'''
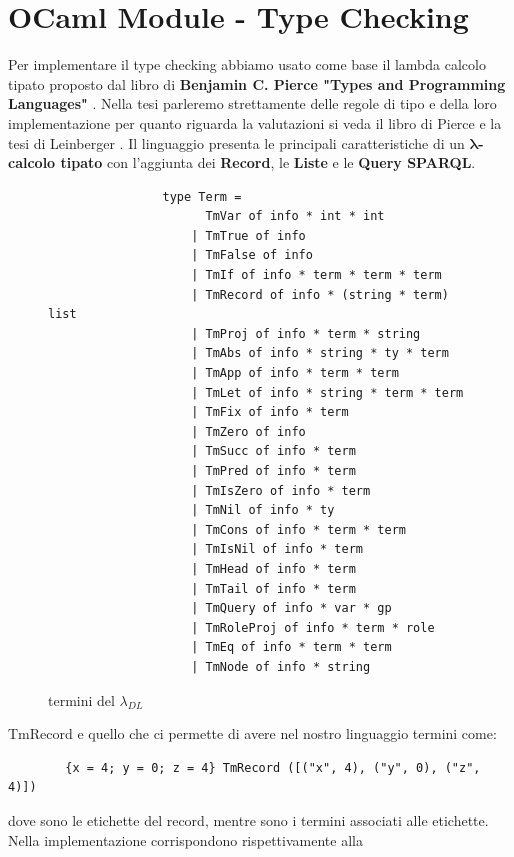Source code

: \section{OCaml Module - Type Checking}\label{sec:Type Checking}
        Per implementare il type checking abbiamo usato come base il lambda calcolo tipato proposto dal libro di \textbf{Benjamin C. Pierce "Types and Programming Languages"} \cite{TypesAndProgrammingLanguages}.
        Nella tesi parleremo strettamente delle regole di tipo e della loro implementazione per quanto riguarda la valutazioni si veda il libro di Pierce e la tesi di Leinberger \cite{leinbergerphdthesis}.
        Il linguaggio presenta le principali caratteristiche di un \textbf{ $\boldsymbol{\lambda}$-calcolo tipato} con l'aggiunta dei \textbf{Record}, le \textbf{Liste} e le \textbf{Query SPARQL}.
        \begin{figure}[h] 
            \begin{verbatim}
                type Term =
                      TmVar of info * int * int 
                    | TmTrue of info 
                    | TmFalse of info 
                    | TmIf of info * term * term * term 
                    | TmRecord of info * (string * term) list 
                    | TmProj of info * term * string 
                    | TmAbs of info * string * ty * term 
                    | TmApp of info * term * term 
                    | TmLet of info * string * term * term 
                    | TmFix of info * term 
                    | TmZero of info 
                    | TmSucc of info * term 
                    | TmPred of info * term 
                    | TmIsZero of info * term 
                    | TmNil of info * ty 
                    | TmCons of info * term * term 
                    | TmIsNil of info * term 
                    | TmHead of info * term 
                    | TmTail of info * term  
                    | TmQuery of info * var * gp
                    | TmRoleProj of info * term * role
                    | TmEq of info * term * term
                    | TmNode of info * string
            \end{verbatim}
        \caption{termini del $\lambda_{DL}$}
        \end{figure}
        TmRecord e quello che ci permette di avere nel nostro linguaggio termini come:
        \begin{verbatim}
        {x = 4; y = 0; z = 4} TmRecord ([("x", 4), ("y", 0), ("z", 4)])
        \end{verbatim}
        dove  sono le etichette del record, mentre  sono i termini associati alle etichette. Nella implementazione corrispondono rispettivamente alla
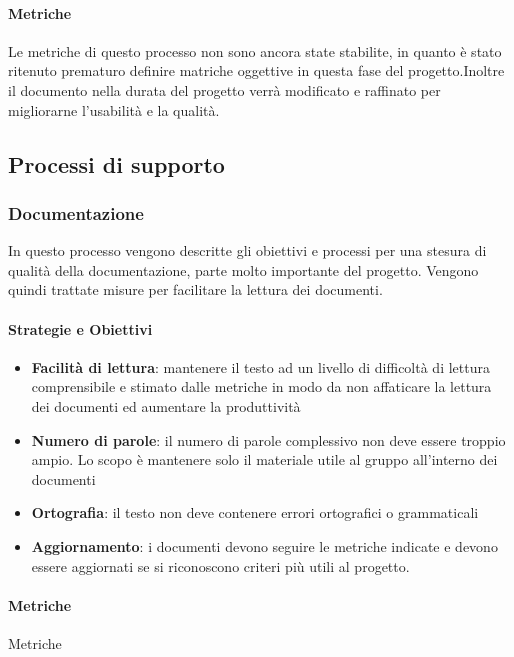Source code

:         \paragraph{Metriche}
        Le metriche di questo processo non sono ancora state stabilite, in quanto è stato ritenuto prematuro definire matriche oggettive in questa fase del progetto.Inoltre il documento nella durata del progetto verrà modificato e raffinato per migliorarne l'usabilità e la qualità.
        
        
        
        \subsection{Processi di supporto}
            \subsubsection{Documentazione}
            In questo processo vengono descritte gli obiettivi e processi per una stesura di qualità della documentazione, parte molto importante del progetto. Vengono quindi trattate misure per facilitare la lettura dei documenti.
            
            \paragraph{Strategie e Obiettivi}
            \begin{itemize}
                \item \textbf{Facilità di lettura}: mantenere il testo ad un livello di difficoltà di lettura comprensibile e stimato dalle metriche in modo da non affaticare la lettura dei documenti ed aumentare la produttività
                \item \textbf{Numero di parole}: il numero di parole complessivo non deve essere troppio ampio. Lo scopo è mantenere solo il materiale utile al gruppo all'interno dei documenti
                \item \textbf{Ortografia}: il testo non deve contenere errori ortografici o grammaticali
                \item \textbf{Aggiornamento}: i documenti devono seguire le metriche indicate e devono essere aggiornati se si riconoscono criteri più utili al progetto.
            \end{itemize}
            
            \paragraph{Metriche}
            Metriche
'''
'''
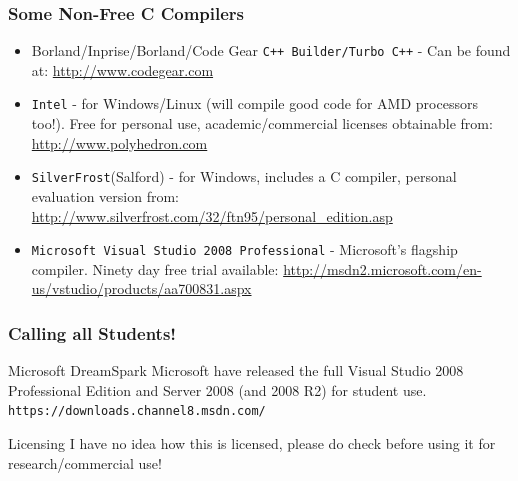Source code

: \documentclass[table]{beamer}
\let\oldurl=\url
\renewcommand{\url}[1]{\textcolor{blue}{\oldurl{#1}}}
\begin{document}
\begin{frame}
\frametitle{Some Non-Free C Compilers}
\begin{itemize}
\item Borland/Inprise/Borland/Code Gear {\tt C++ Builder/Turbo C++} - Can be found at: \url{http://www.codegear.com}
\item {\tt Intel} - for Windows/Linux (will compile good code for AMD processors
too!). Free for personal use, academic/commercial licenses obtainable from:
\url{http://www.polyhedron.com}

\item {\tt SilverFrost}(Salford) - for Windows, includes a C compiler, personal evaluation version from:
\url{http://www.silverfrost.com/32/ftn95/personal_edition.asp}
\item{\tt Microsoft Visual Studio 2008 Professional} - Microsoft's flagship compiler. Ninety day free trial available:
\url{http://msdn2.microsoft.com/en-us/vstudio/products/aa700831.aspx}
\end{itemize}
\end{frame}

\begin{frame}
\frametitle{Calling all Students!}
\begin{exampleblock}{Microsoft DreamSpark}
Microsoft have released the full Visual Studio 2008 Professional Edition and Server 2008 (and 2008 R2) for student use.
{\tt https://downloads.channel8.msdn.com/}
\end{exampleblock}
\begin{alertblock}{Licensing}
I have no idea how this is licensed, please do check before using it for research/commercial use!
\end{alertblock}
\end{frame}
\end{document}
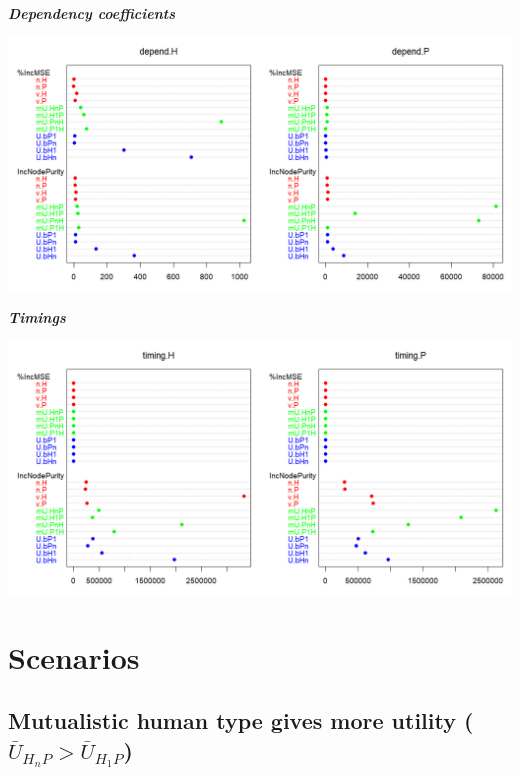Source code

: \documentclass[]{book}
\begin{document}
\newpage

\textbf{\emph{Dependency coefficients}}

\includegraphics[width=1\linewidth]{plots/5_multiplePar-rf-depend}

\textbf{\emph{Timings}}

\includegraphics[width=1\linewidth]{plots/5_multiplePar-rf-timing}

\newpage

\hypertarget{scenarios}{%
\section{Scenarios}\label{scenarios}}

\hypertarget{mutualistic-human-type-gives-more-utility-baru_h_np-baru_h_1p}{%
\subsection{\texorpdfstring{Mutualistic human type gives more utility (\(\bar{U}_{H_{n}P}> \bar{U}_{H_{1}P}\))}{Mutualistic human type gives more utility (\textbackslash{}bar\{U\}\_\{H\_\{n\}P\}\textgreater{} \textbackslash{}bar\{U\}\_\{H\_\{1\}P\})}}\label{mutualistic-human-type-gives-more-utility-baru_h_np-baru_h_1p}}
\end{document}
'''
'''
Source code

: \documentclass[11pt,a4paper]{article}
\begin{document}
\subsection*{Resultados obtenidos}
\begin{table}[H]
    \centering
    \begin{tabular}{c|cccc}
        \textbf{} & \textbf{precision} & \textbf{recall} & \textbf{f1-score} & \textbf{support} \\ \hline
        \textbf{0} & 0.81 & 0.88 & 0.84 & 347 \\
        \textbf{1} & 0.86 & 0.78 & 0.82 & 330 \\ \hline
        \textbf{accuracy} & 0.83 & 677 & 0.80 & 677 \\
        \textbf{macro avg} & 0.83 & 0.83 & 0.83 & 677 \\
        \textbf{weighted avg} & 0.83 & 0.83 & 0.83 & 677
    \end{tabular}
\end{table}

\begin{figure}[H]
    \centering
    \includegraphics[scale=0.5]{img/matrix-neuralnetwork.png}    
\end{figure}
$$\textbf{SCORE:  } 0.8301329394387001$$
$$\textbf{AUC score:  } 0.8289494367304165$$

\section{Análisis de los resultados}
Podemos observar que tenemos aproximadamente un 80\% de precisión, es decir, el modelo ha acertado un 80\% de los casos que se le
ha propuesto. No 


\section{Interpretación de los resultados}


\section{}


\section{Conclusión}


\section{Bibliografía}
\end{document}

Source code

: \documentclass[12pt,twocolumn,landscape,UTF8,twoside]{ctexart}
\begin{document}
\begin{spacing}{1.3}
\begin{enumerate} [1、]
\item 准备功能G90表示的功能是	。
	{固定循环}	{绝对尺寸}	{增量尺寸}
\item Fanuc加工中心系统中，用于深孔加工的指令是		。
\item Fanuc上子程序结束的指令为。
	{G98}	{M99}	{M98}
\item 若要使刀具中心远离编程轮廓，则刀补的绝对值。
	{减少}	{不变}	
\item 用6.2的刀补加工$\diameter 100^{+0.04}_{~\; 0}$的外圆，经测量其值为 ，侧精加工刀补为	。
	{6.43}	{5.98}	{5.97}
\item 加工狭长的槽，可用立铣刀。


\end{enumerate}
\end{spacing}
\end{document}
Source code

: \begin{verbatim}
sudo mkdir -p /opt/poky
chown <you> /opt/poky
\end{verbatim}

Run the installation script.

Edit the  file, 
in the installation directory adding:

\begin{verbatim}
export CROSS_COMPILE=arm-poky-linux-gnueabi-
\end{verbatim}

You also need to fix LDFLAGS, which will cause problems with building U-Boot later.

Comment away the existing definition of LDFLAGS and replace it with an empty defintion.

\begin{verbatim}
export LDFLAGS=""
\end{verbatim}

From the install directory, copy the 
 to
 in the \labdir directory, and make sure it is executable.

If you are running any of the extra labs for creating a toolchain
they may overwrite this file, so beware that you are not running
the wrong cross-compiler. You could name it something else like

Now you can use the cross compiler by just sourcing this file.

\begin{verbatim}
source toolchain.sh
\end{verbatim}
'''
TASK INSTRUCTIONS:
All lines above from the one with "TmSucc of info * term" to the one with "TmCons of info * term * term", inclusive, should be copied exactly, and no other lines.

WRITTEN RESPONSE:
                    | TmSucc of info * term 
                    | TmPred of info * term 
                    | TmIsZero of info * term 
                    | TmNil of info * ty 
                    | TmCons of info * term * term 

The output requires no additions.